Sie wisse, "dass die Nerven angespannt sind", sagte die Kanzlerin. Die Verantwortung sieht sie dafür bei der Regierung in Athen: Die "wichtigste Währung" sei "verloren gegangen, und das ist Vertrauen und Verlässlichkeit". Es sei daher für sie "kein Wunder", dass die Euro-Finanzminister den Staats- und Regierungschefs trotz stundenlanger Verhandlungen nicht einmütig zur Aufnahme von Verhandlungen mit Athen auffordere.

Verhandlungen bis zur allerletzten Millisekunde

EU-Kommissionschef Jean-Claude Juncker gab sich etwas optimistischer: "Wir werden bis zur allerletzten Millisekunde an einer Lösung arbeiten", versprach er in Brüssel. "Ich befinde mich in gehobenem Kampfesmut, und wir werden auch - wie ich hoffe - zu einer Lösung kommen."

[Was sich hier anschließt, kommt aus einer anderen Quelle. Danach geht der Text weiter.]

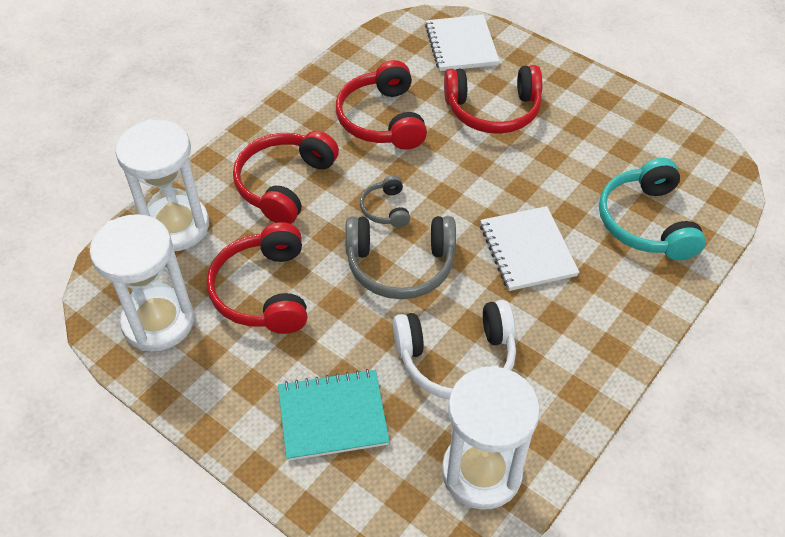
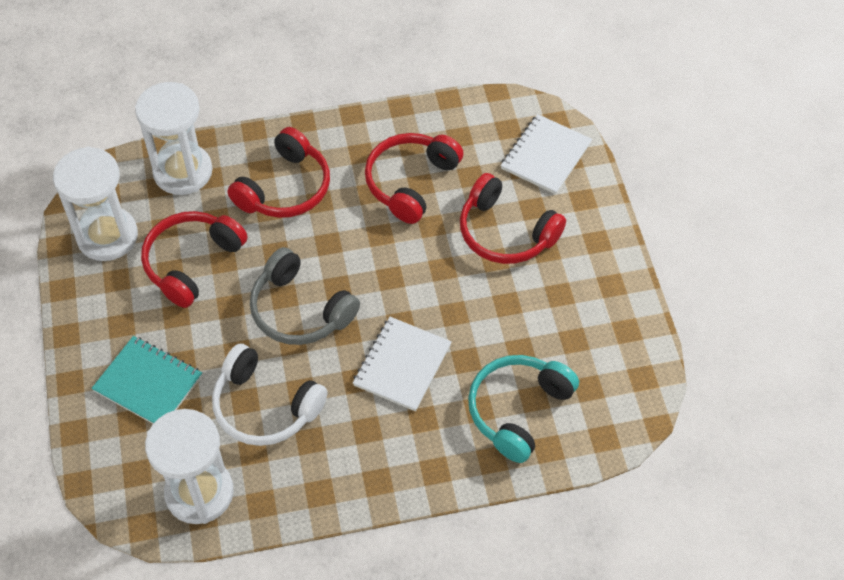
camera: 40 degrees right, 5 degrees up
(284, 184) = (285, 188): red headphones -> red headphones turned 150 degrees clockwise
(385, 209) = (335, 259): grey headphones -> none

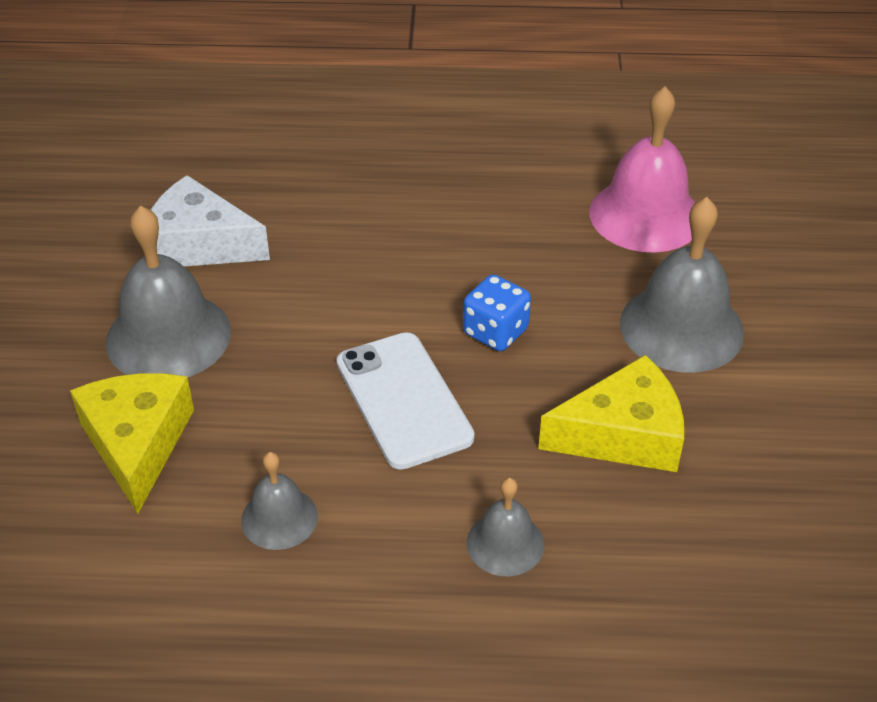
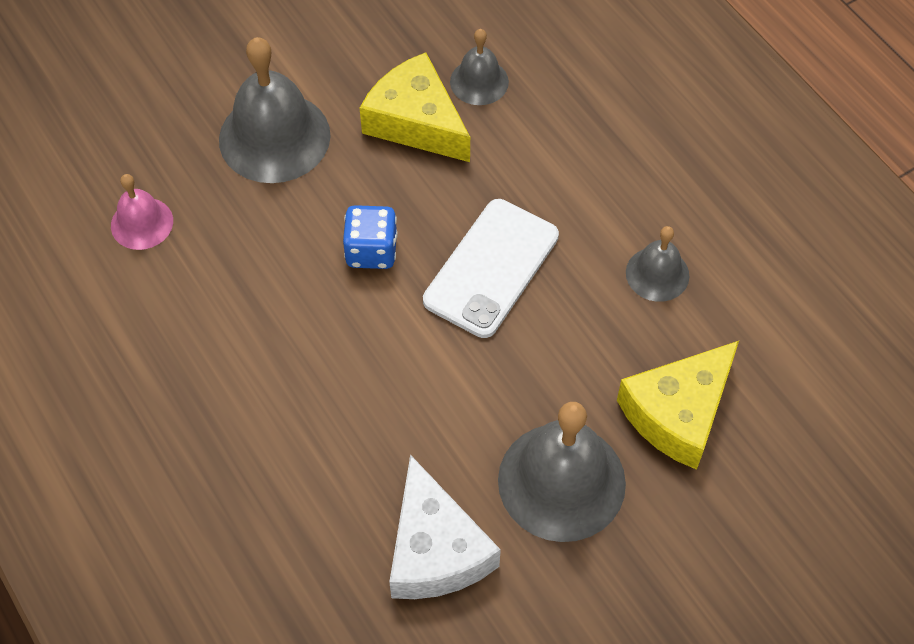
camera: 125 degrees left, 15 degrees up
(505, 543) = (565, 138): grey bell -> grey bell (479, 81)
(645, 215) = (142, 223): pink bell -> pink bell, size x0.54

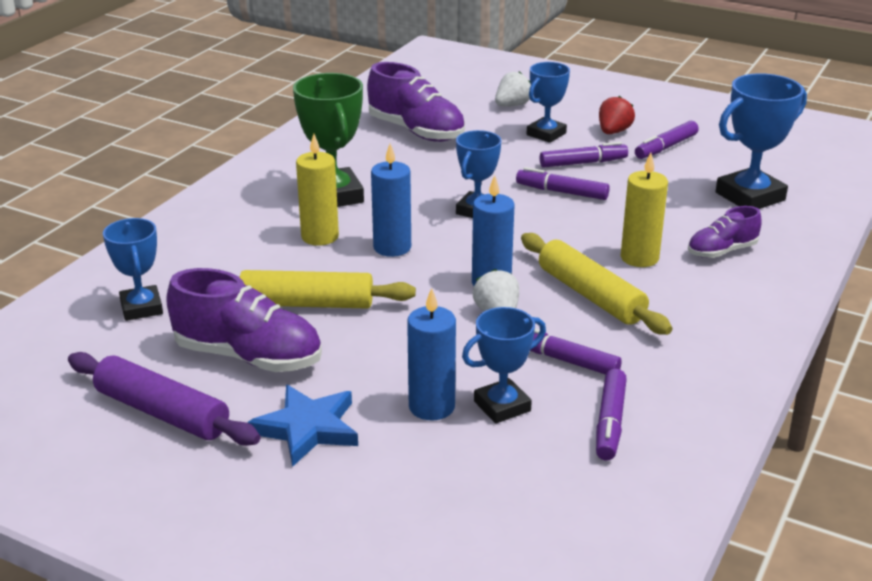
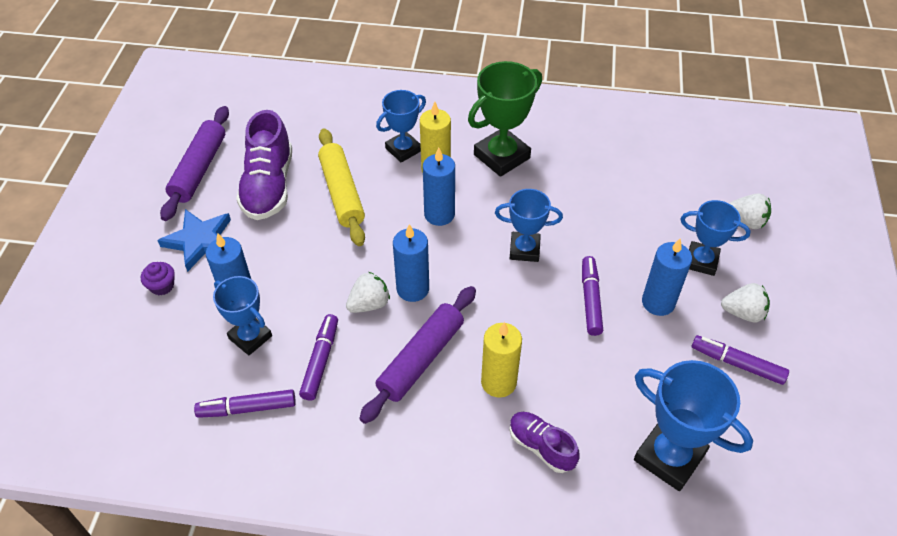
camera: 70 degrees right, 20 degrees up
(141, 308) = (307, 116): blue trophy -> blue trophy (403, 150)
(370, 472) = (162, 286): none -> purple cupcake
(416, 131) = (645, 171): purple shoe -> none
(582, 163) = (658, 302): purple marker -> blue candle
(590, 295) = (421, 359): yellow rolling pin -> purple rolling pin
(613, 132) = (743, 313): red strawberry -> white strawberry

Darauf hofft auch Frankreich Staatschef François Hollande: "Frankreich wird alles machen, um heute Abend eine Vereinbarung zu finden." Es gehe darum zu wissen, ob Griechenland morgen noch in der Eurozone sein werde. Frankreich setzt sich seit längerem vehement dafür ein, mit Athen zu einer Vereinbarung zu kommen. Von dem Schäuble-Papier zum "Grexit auf Zeit" hielt er nichts.